R-Tree Validation Example

Input Data

The input data:

The level 1 input file looks like:
1234 1 484402.500000 763222.500000 968413.000000 284401.000000 35
1234 1 1671075.500000 682544.000000 789569.000000 484602.000000 35
...

Problem

We want to determine whether the R-Tree bulk loading algorithm has produced a "good" R-Tree (not just one that is correct, but one that is well-structured and will result in efficient searches of the data).

Visualization

Click here to see our model of creating visualizations.

The visualization is created as follows:

  1. Define the 'RTree Global Picture' window.
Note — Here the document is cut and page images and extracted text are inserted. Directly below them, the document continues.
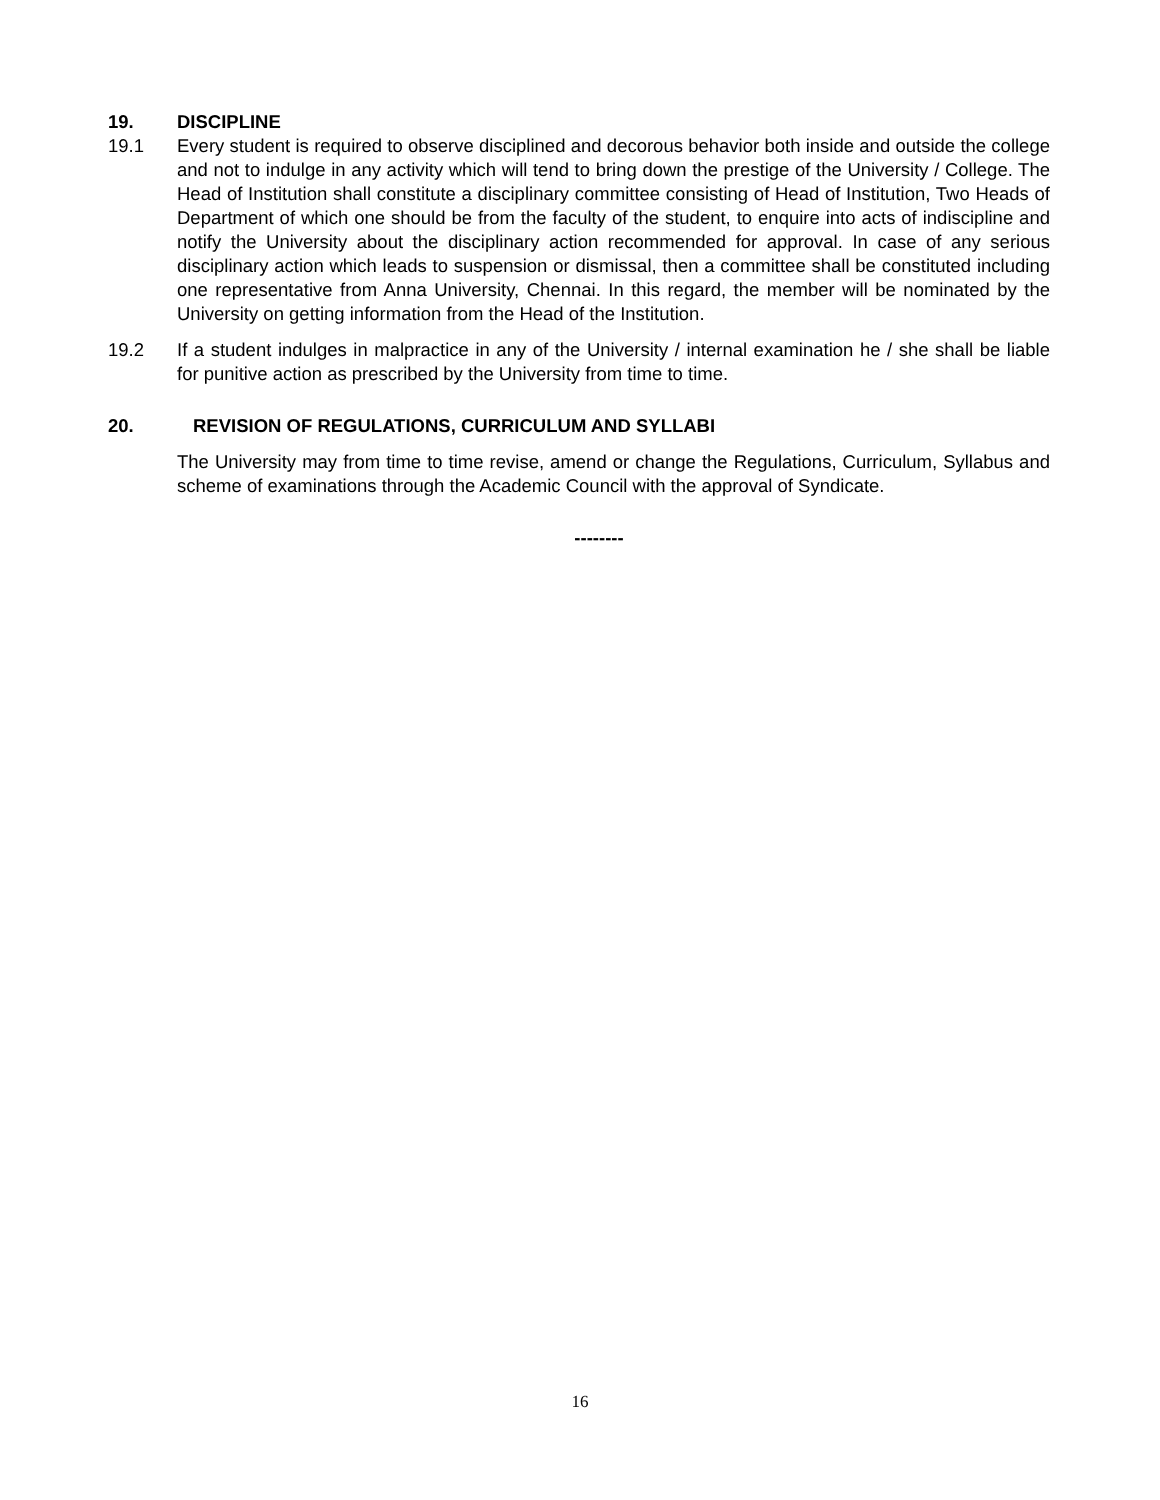19. DISCIPLINE
19.1 Every student is required to observe disciplined and decorous behavior both inside and outside the college and not to indulge in any activity which will tend to bring down the prestige of the University / College. The Head of Institution shall constitute a disciplinary committee consisting of Head of Institution, Two Heads of Department of which one should be from the faculty of the student, to enquire into acts of indiscipline and notify the University about the disciplinary action recommended for approval. In case of any serious disciplinary action which leads to suspension or dismissal, then a committee shall be constituted including one representative from Anna University, Chennai. In this regard, the member will be nominated by the University on getting information from the Head of the Institution.
19.2 If a student indulges in malpractice in any of the University / internal examination he / she shall be liable for punitive action as prescribed by the University from time to time.
20. REVISION OF REGULATIONS, CURRICULUM AND SYLLABI
The University may from time to time revise, amend or change the Regulations, Curriculum, Syllabus and scheme of examinations through the Academic Council with the approval of Syndicate.
--------
16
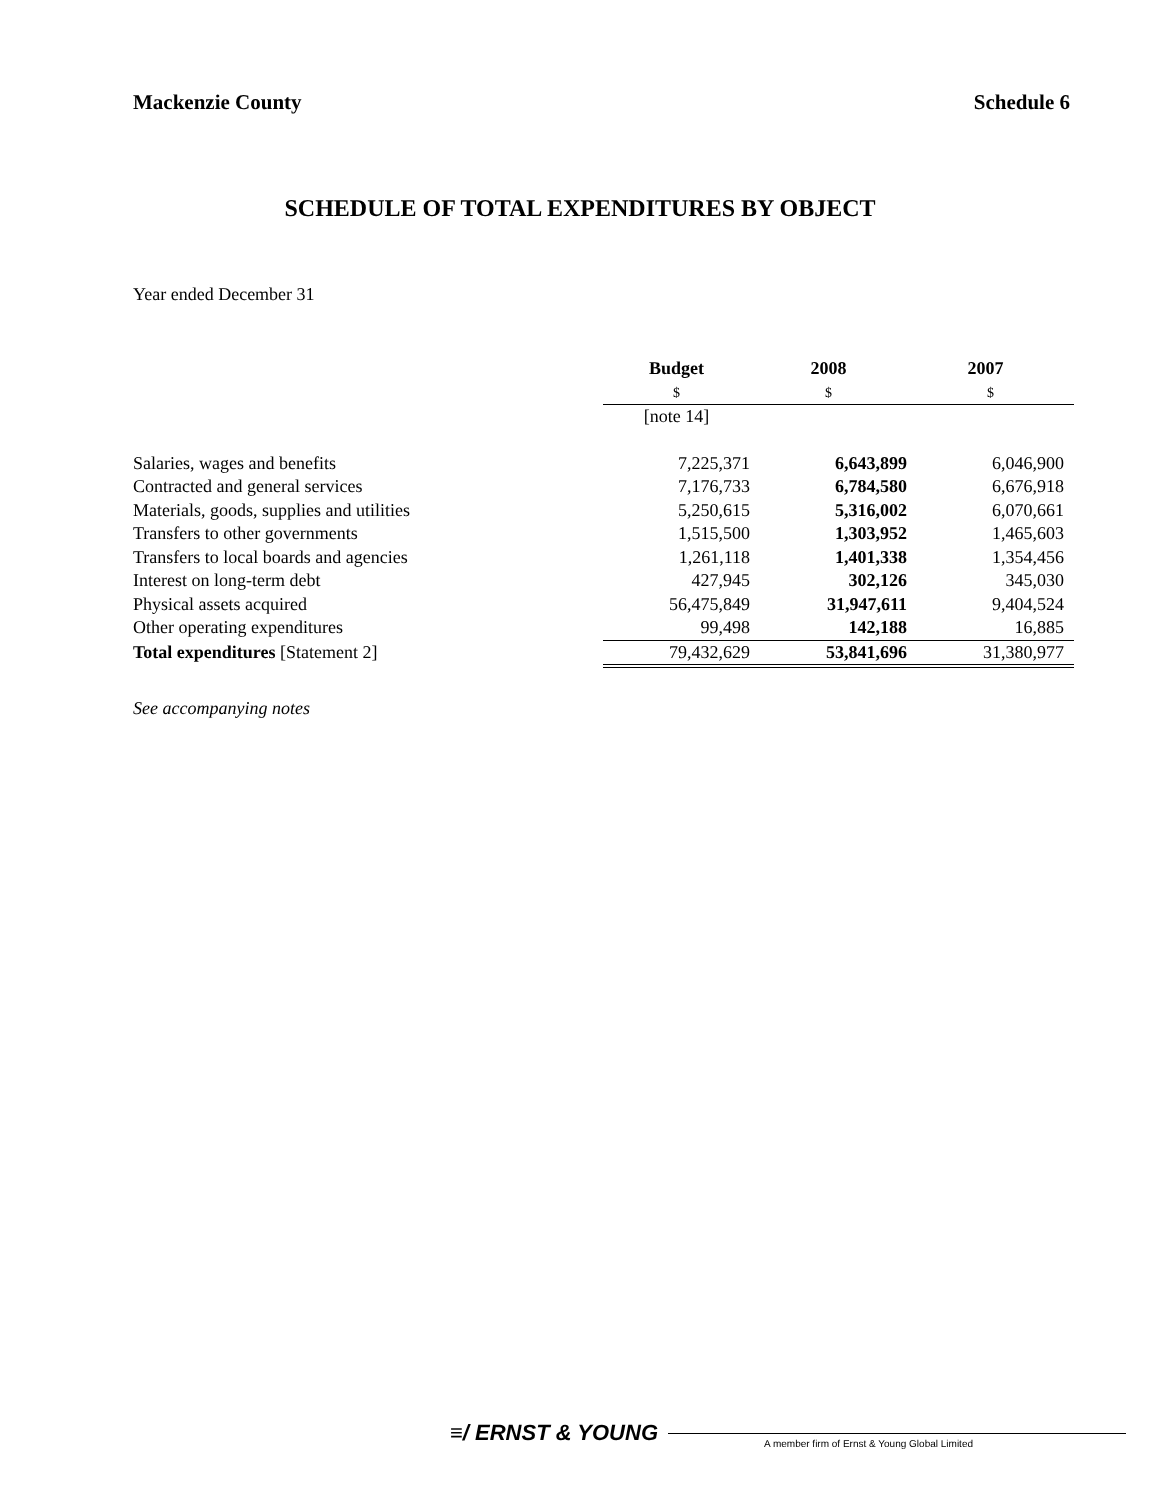Mackenzie County Schedule 6
SCHEDULE OF TOTAL EXPENDITURES BY OBJECT
Year ended December 31
| | Budget | 2008 | 2007 |
| | $ | $ | $ |
| | [note 14] | | |
| Salaries, wages and benefits | 7,225,371 | 6,643,899 | 6,046,900 |
| Contracted and general services | 7,176,733 | 6,784,580 | 6,676,918 |
| Materials, goods, supplies and utilities | 5,250,615 | 5,316,002 | 6,070,661 |
| Transfers to other governments | 1,515,500 | 1,303,952 | 1,465,603 |
| Transfers to local boards and agencies | 1,261,118 | 1,401,338 | 1,354,456 |
| Interest on long-term debt | 427,945 | 302,126 | 345,030 |
| Physical assets acquired | 56,475,849 | 31,947,611 | 9,404,524 |
| Other operating expenditures | 99,498 | 142,188 | 16,885 |
| Total expenditures [Statement 2] | 79,432,629 | 53,841,696 | 31,380,977 |
See accompanying notes
≡/ ERNST & YOUNG
A member firm of Ernst & Young Global Limited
This window simply displays the level 1 data.
  2. Define the 'RTree Levels 1-2' window, consisting of two piled views, one of the level 1 data and one of the level 2 data. One of these views is the source for the cursor (the small yellow box) displayed in the 'RTree Global Picture' window. This means that the area displayed in the entire 'RTree Levels 1-2' window corresponds to the area within the cursor in the 'RTree Global Picture' window.
  3. Define the 'RTree Levels 2-3' window. This again consists of two piled views, this time for levels 2 and 3 of the tree (level 3 is the actual objects inserted into the tree). The views in this window are linked to the 'RTree Levels 1-2' window, so that the region displayed in the two windows is the same.

Observations

This visualization was used to find some subtle bugs in the R-Tree bulk loading code. These bugs would have otherwise been difficult to find, because they did not produce incorrect results; rather, they represented a suboptimal R-Tree structure that would cause inefficient searches of the data.

The data as it is shown represent the R-Tree after the bugs were fixed. When the bugs still existed, it was possible to find "bad" areas of the R-Tree by examining the visualization.

For more information on R-Trees, see the paper Using Constraints to Query R*-Trees.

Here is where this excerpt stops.